NUMA-awareness is crucial for achieving maximum performance from servers with more than one CPU. The Varnish Enterprise architecture with thread pools and NUMA local memory pools works well in a NUMA environment, keeping inter-NUMA traffic low. It allows Varnish to make better decisions about what resources in the system to use for a particular transaction, improving the locality of accesses to memory as well as I/O devices. 

 

Varnish Enterprise sees excellent performance scaling from single to dual processor systems thanks to this NUMA awareness, so services can be upgraded without software constraining any potential performance improvements.

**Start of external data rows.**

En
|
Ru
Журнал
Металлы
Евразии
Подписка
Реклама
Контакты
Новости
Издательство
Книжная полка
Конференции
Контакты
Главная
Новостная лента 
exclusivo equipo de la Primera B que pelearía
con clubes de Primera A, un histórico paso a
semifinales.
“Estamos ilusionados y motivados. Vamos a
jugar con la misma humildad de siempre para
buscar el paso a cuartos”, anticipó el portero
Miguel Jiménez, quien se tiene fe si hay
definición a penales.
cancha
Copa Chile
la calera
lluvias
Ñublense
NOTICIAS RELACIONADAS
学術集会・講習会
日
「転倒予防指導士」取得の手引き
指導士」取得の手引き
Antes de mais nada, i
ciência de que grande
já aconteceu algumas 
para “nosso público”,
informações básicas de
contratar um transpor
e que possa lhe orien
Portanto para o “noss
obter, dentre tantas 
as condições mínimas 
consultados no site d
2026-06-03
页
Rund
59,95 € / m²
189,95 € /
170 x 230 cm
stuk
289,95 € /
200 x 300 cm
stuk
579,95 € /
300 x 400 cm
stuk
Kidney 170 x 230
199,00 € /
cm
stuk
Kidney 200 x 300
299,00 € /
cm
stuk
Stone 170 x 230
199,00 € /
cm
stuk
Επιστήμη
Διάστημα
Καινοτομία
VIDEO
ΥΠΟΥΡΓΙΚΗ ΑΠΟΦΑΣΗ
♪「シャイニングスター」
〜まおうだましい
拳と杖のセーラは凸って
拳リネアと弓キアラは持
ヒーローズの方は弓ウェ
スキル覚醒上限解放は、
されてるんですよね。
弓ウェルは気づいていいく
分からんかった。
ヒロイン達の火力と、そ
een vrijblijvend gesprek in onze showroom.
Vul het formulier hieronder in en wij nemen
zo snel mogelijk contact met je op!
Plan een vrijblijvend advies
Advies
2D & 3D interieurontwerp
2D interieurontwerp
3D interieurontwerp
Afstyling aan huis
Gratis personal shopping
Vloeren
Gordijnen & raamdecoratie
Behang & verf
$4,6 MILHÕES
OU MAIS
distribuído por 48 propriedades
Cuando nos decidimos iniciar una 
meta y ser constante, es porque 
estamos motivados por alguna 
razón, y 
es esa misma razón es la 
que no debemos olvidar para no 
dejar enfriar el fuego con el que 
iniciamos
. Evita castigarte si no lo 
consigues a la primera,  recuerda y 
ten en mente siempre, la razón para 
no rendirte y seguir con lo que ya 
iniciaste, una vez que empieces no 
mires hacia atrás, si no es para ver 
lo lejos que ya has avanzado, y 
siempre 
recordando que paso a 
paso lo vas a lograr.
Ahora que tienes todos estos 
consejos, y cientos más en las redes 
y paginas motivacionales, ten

In modern CPU architectures, both single-processor and dual-processor systems can actually utilize NUMA. In our testing with Intel, the single processor server used Sub-NUMA Clustering to split the single CPU into two NUMA regions.

 

Varnish Configuration Language (VCL)

VCL runs inside Varnish during the request-handling process, and lets you define advanced logic to extend default Varnish behavior. VCL is very, very fast since it gets transpiled down to machine code via C, running at native speed rather than interpreted at runtime. This creates significant performance gains for setups involving edge logic.

 

Request coalescing

This feature identifies requests for the same uncached resource, queues them on a waiting list and only sends a single request to the origin. As the origin responds, Varnish will satisfy the entire waiting list in parallel, so there's no head-of-line blocking: everyone gets the content at the same time. Request coalescing effectively collapses multiple potential requests to the origin into a single request, minimizing the amount of work done, even on cache misses. The performance advantages are straightforward: less pressure on the origin server and less latency for queued clients. Request coalescing is useful for caches with limited storage that need to evict objects to free up space, such as live streaming where segments are constantly added to the live stream.

 

TLS implementation

Varnish offers Hitch, which is a scalable, high-performance TLS proxy designed for terminating TLS at scale, when it is useful to run TLS as a separate process. It is safe for large installations, with up to 15,000 listening sockets and 500,000 certificates. It supports seamless run-time configuration reloads of certificates and endpoints, as well as OCSP stapling, TCP fast-open, mTLS and Unix Domain Sockets (UDS). However, there is a performance cost associated with an extra layer of software, even when it communicates with Varnish through UDS on the same physical machine.

 

For enterprises like streaming services and network operators who want to push performance, Varnish Enterprise also offers in-process TLS. Enabling TLS natively within Varnish eliminates the need for the extra layer, reducing operational complexity while increasing HTTPS performance and minimizing latency. Built-in TLS was an important factor in hitting 500 Gbps throughput.

 

This is just a selection of the architectural factors and features that contribute towards Varnish Enterprise’s leading performance. There are others, including high availability and content prefetching, that also help Varnish deliver content quickly to users at scale.